# Exercise aim
Among the lines of data below, reproduce only those from the one with "condotti negli anni" through the one with "Martedì-domenica 9.00-19.00", exactly as they stand, both ends included.

# Given data

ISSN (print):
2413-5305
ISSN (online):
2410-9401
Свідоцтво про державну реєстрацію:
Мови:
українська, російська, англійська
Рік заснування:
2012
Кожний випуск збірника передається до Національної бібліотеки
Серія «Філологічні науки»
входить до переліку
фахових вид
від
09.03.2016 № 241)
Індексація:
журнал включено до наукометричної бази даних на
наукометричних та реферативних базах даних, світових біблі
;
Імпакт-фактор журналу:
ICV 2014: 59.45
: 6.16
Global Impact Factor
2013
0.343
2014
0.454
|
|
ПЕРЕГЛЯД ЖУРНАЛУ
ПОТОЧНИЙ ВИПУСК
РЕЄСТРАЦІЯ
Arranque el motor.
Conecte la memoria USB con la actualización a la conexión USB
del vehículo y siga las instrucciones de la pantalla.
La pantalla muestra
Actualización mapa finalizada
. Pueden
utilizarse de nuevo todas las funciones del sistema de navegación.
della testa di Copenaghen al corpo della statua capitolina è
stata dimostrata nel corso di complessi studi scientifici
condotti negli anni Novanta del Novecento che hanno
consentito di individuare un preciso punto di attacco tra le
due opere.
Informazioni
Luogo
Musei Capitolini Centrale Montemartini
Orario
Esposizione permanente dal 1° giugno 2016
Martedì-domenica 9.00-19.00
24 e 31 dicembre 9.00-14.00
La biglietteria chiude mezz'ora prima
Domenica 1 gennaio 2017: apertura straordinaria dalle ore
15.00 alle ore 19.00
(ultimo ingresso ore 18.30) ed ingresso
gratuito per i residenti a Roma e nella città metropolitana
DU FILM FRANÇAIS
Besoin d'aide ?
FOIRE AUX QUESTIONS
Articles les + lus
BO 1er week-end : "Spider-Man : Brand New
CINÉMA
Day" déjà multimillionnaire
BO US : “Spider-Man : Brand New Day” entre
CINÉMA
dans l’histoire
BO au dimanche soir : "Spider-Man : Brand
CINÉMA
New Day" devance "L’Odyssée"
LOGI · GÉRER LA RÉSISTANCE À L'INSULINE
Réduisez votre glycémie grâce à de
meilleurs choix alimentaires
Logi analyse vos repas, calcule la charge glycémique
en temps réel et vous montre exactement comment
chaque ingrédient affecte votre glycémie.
...
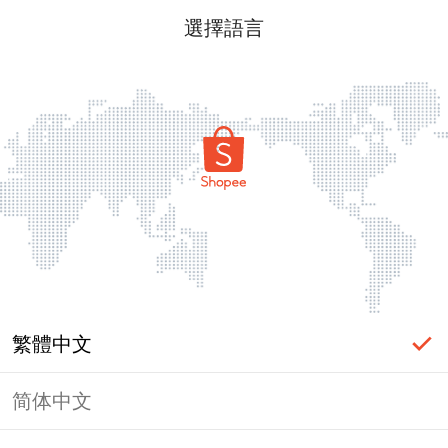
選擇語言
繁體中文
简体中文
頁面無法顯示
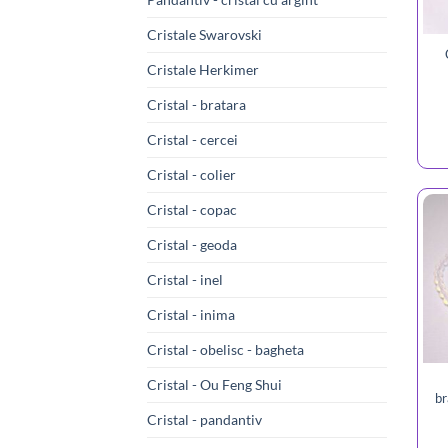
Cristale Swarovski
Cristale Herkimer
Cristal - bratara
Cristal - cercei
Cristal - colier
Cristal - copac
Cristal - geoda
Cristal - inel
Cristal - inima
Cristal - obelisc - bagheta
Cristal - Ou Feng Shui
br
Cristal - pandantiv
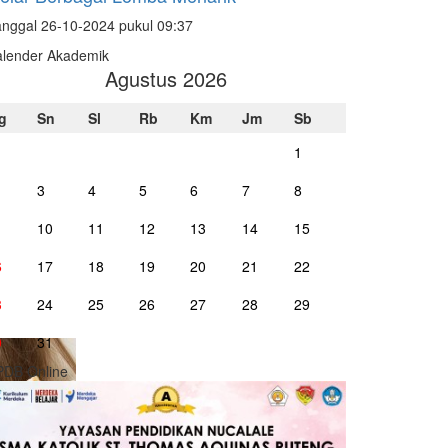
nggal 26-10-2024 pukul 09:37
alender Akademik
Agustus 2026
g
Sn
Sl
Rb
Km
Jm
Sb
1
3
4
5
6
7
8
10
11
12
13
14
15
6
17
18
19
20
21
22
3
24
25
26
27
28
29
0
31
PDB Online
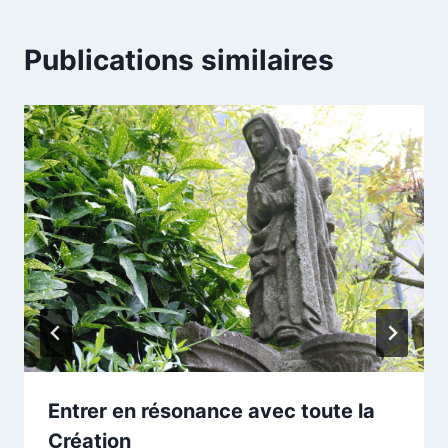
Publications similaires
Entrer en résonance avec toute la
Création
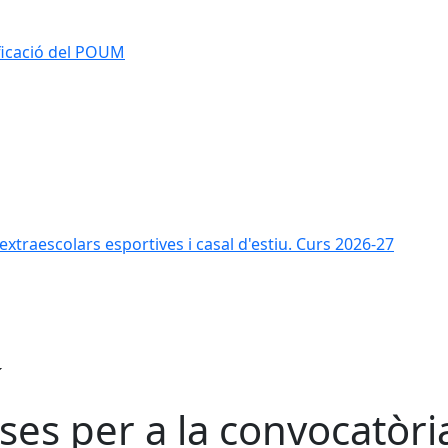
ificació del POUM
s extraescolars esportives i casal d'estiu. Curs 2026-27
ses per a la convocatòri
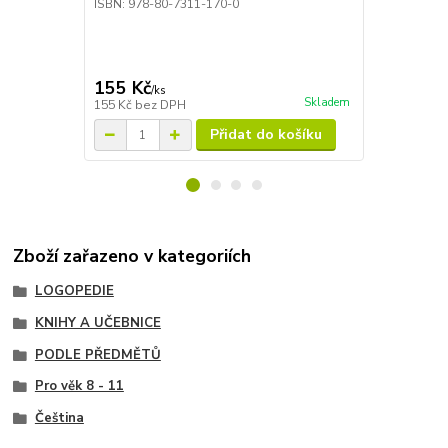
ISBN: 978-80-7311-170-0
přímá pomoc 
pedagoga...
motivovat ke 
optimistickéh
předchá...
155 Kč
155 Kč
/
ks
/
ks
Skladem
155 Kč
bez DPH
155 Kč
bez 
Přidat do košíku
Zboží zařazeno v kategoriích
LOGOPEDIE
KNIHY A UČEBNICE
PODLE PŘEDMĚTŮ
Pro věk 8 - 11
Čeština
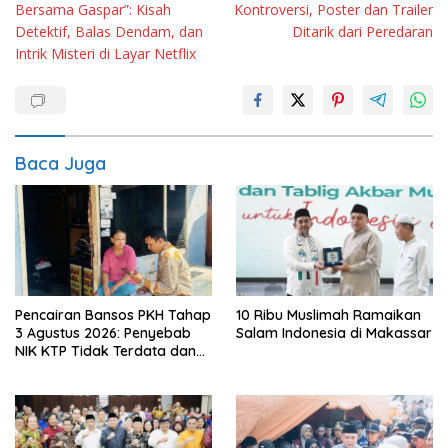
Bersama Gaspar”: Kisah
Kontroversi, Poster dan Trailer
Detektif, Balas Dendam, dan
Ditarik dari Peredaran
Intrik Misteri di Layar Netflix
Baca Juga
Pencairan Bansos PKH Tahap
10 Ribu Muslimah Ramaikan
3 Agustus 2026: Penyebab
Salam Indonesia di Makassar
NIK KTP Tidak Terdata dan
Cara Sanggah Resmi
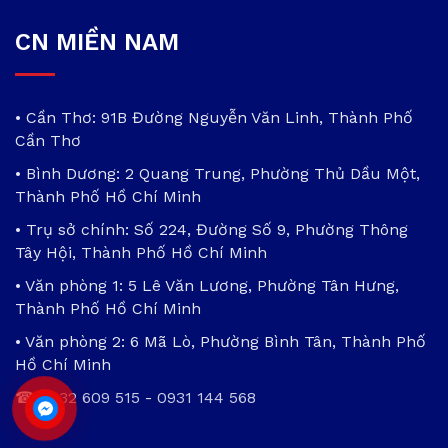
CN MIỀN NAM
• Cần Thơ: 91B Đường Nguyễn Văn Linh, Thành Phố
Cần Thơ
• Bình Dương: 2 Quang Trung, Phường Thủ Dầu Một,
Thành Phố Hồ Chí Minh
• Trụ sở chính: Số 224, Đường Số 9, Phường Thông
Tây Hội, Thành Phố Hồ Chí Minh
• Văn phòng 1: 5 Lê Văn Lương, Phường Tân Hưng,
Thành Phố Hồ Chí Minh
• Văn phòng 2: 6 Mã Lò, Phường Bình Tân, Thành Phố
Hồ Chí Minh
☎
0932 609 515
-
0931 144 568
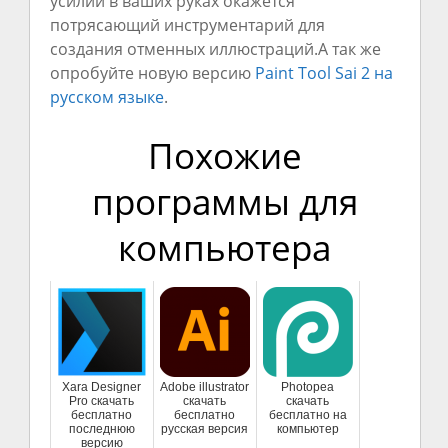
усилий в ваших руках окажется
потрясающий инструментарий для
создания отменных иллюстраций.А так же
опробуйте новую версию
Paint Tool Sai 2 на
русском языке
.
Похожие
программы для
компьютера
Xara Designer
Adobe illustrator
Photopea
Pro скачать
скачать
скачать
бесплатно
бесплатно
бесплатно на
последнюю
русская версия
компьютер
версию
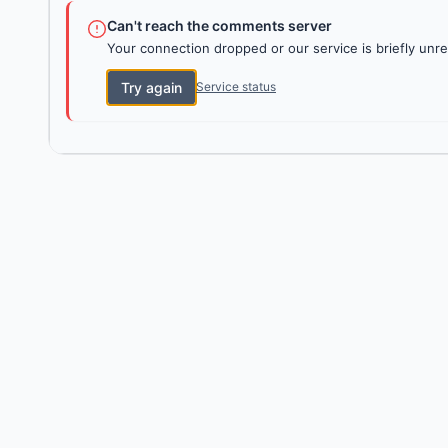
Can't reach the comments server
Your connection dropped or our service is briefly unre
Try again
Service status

# Result for this exercise
condotti negli anni Novanta del Novecento che hanno
consentito di individuare un preciso punto di attacco tra le
due opere.
Informazioni
Luogo
Musei Capitolini Centrale Montemartini
Orario
Esposizione permanente dal 1° giugno 2016
Martedì-domenica 9.00-19.00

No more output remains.